Oh those pesky emulsions! Chemists encounter them all the time and they suck big time. What are emulsions? Well, sometimes when a solvent and a murky cloudy water solution are shaken/stirred together, then allowed to separate, they won't always separate back into their two distinct layers. Sometime, such as in the first solvent extraction of Top 10 #2, a gummy looking thick interphase will form between the solvent and water layer. This middle layer/interphase is an emulsion of solvent and aqueous phase that refuses to separate. How does one go about separating the two liquids.

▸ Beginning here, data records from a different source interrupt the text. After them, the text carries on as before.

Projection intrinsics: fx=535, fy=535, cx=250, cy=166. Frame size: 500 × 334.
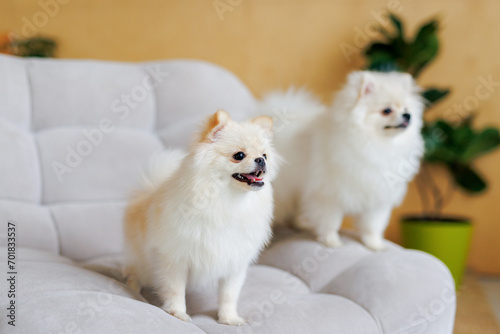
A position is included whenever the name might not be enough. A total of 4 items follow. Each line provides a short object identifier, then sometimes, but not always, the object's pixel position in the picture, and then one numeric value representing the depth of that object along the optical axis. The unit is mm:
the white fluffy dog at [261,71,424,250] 1881
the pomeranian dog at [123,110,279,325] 1272
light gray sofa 1201
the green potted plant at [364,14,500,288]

Wait. Time is often all that is needed.
Gently tilt, or rock the container holding this mess a couple of times. This may disrupt the interphase.
Stick a piece of wire or coat hanger into the interphase and whisk lightly.
Overwhelm it with solvent. If the interphase won't break then one can add an excess of solvent. This is a way that allows the chemist to say "Screw you!" to the interphase by essentially extracting both it and the water together with as much solvent as necessary to produce a prominent solvent layer.
Low on solvent? The whole "3 layers" mix can be poured through a stainless steel container or wire mesh kitchen strainer to bust up the emulsion.
How professional lab personnel do it: Dump solution into a centrifuge bucket and spin (centrifuge) it at about 1000rpm for 2 minutes. One gets perfect 2 layer separation every time.